TASK BRIEF: Consider the entries given below. Count the lines that include "protein" and give only the count.
*** Opening of MATERIAL FOR THIS TASK ***
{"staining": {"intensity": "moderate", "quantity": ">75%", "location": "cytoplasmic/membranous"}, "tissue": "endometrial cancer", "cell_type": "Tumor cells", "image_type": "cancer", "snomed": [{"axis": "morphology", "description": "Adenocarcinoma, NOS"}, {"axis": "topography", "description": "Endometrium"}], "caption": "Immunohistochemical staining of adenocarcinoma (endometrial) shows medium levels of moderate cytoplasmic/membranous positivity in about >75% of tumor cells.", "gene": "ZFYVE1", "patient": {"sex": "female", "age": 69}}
*** Close of MATERIAL FOR THIS TASK ***
*** Opening of MATERIAL FOR THIS TASK ***
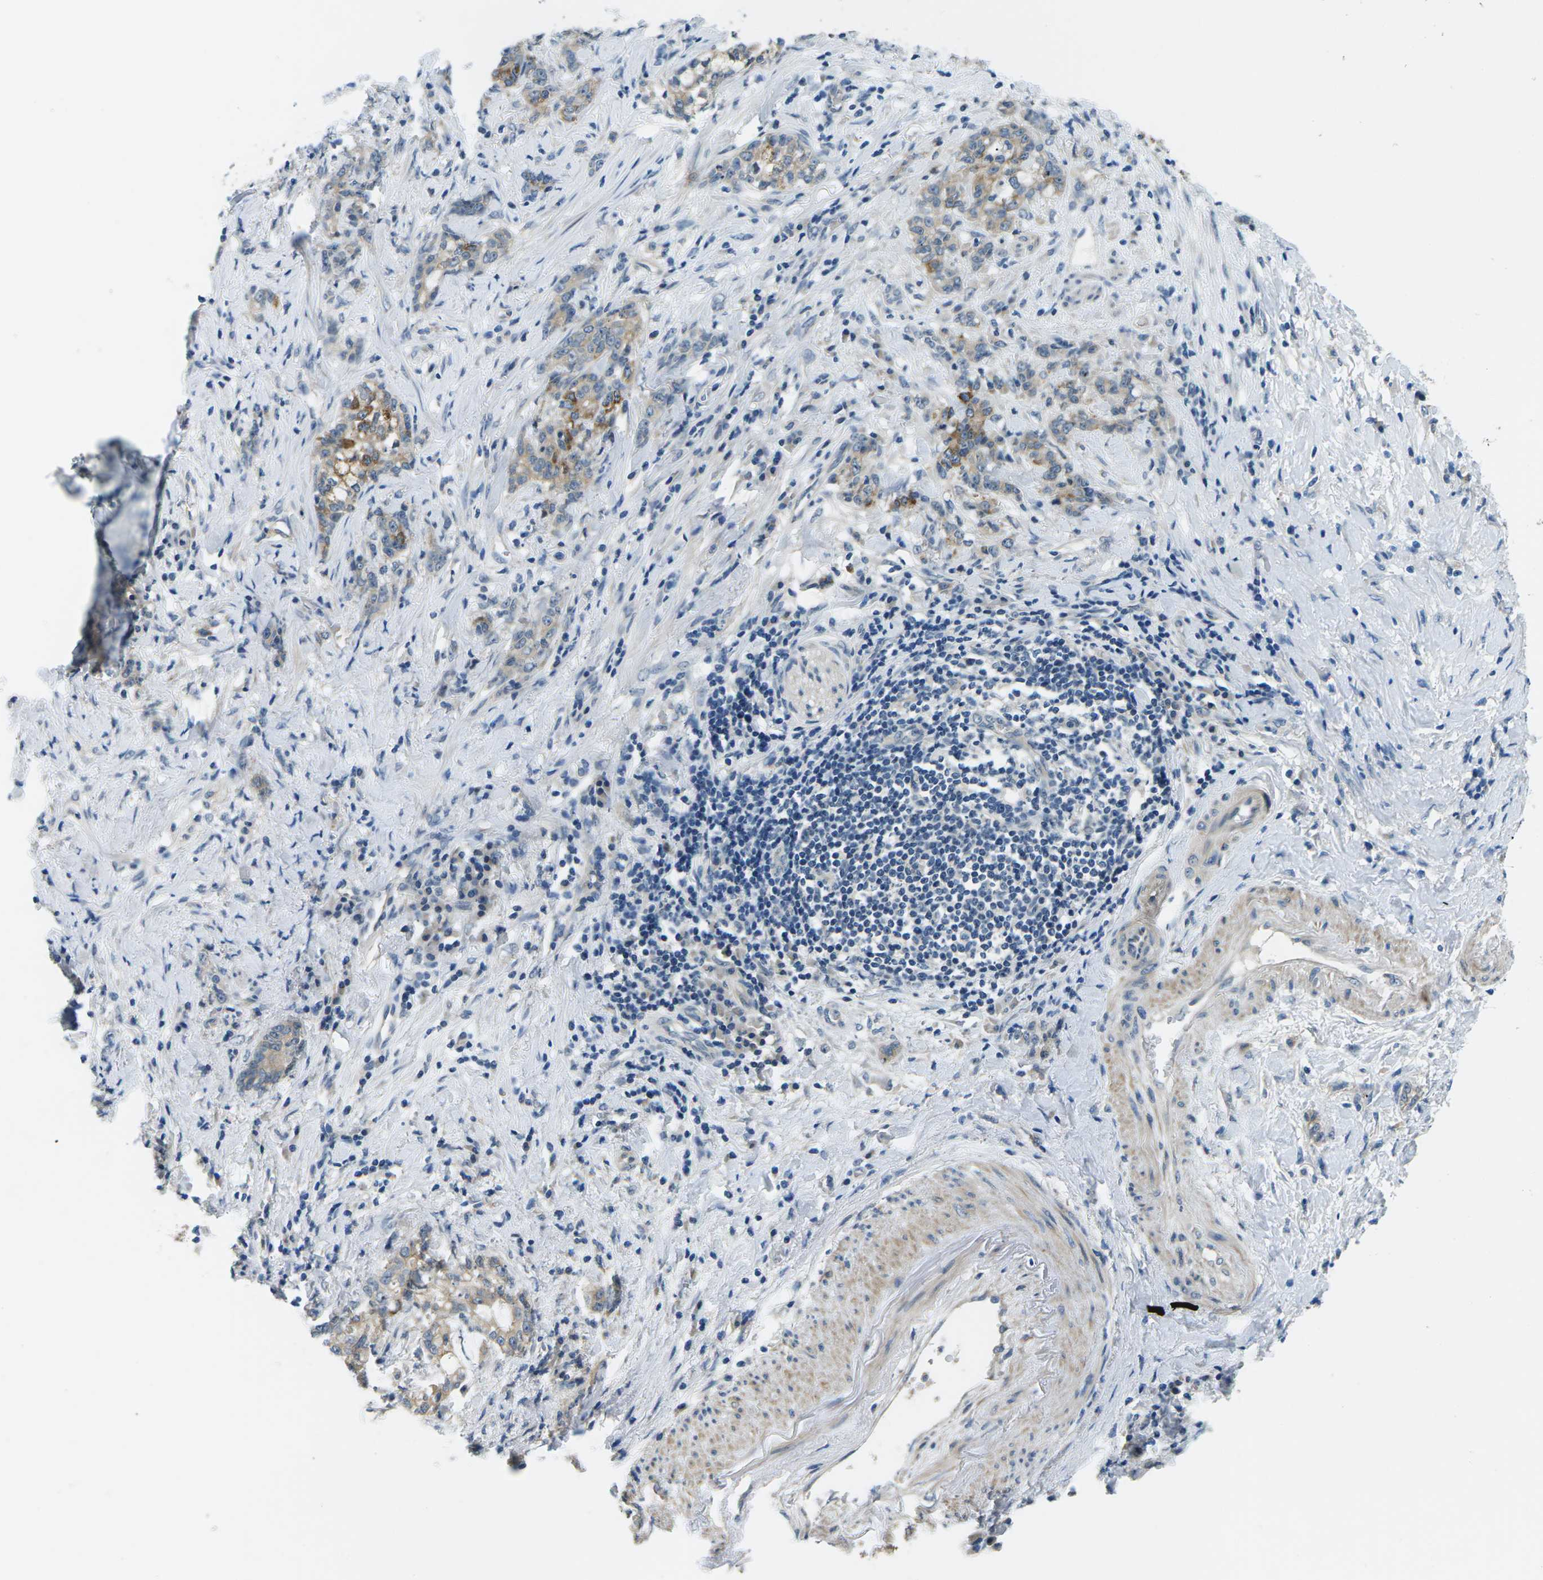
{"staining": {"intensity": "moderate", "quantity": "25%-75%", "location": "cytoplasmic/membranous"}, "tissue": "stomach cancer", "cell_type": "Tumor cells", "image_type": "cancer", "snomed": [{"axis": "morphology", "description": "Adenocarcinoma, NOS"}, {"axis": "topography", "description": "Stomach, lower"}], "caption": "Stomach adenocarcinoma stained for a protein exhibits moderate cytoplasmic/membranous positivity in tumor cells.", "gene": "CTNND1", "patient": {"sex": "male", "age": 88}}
*** Close of MATERIAL FOR THIS TASK ***
*** Opening of MATERIAL FOR THIS TASK ***
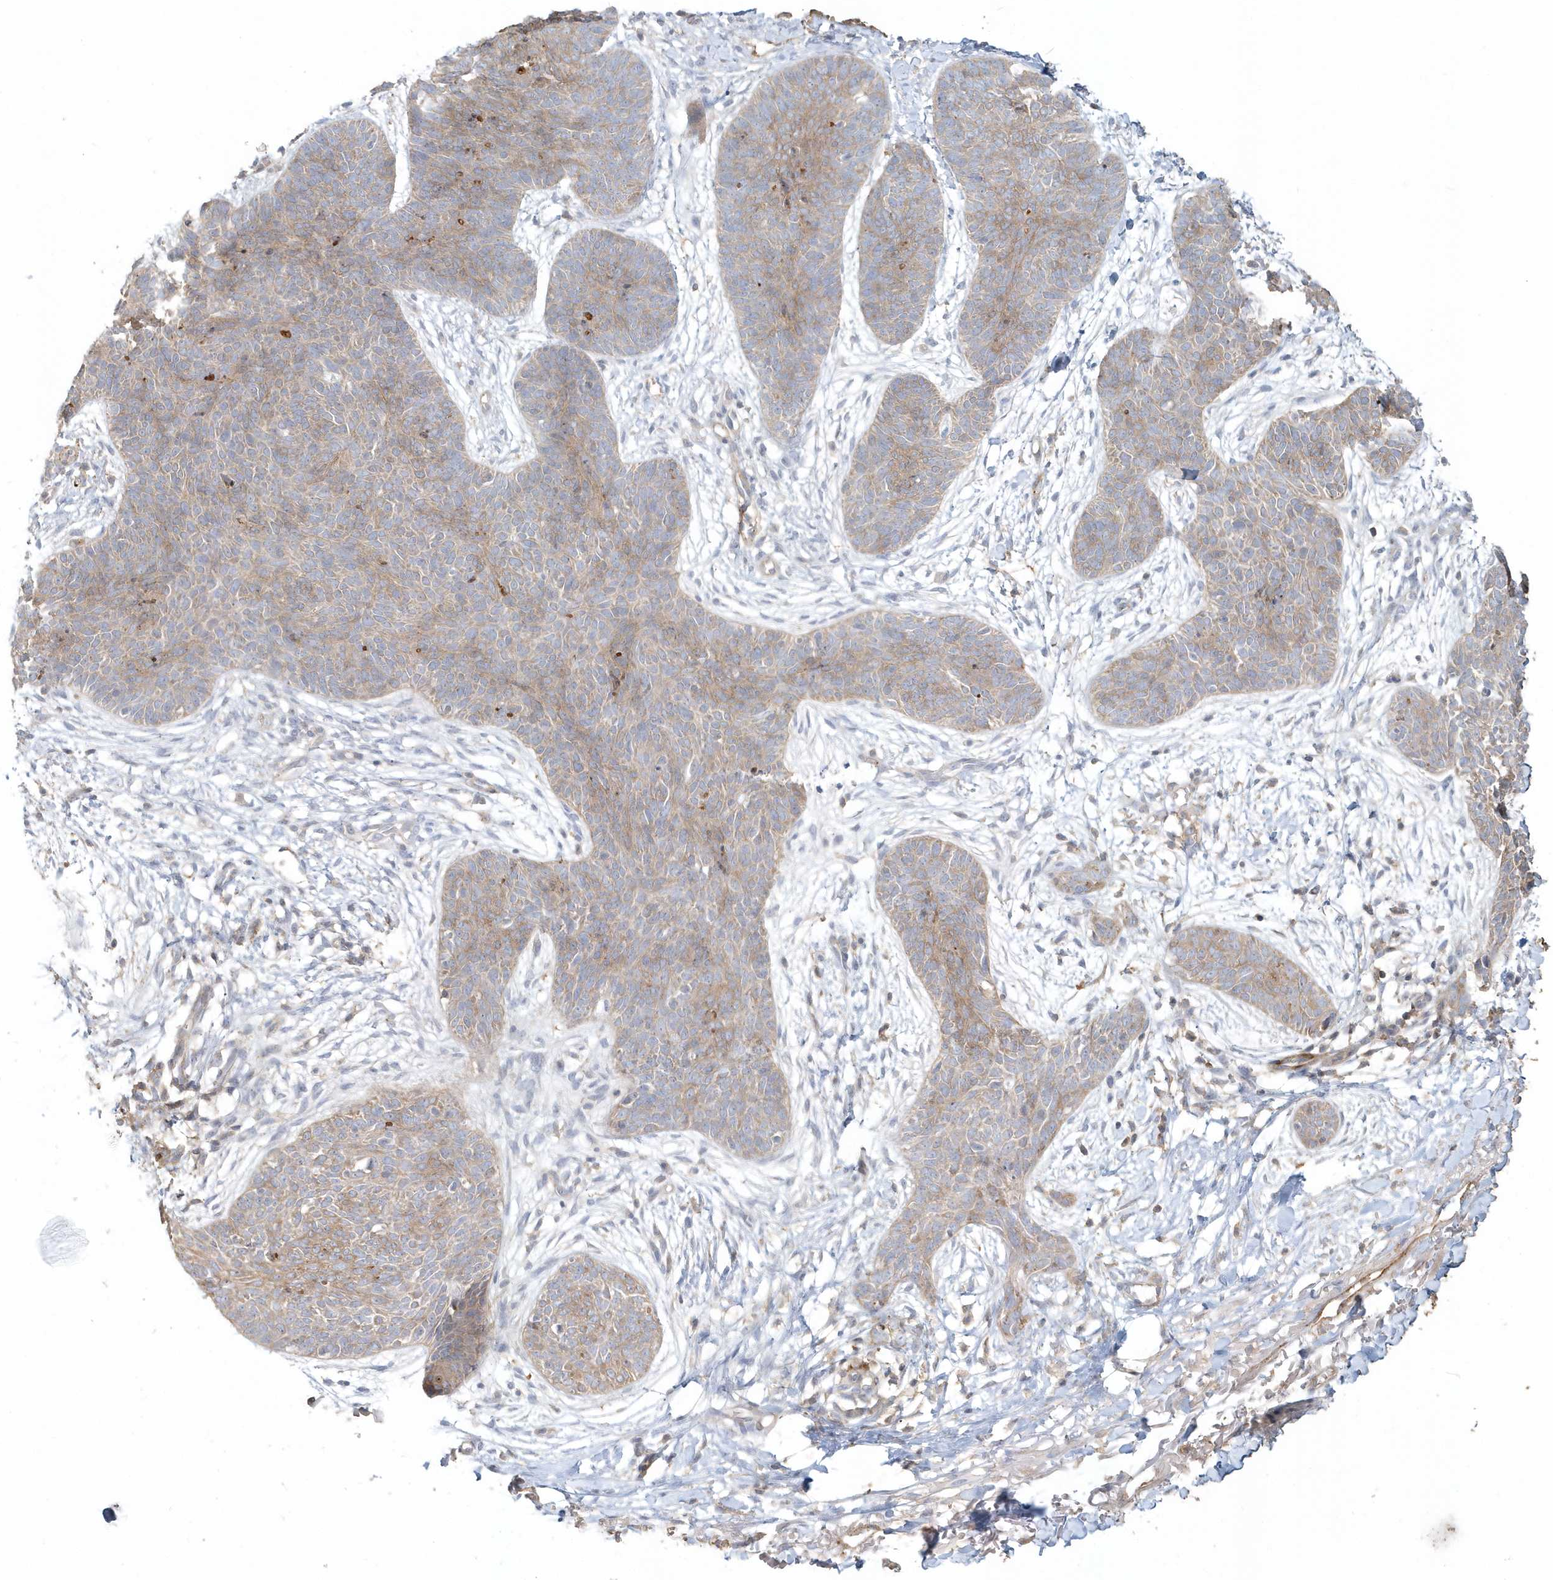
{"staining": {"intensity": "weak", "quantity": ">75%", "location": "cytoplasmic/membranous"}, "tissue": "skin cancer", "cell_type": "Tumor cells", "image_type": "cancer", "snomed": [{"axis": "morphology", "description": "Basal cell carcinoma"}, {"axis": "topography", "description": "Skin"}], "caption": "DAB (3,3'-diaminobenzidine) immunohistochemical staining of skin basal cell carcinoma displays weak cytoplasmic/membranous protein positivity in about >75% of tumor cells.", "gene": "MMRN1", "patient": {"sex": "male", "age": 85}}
*** Close of MATERIAL FOR THIS TASK ***
ANSWER SPACE: 2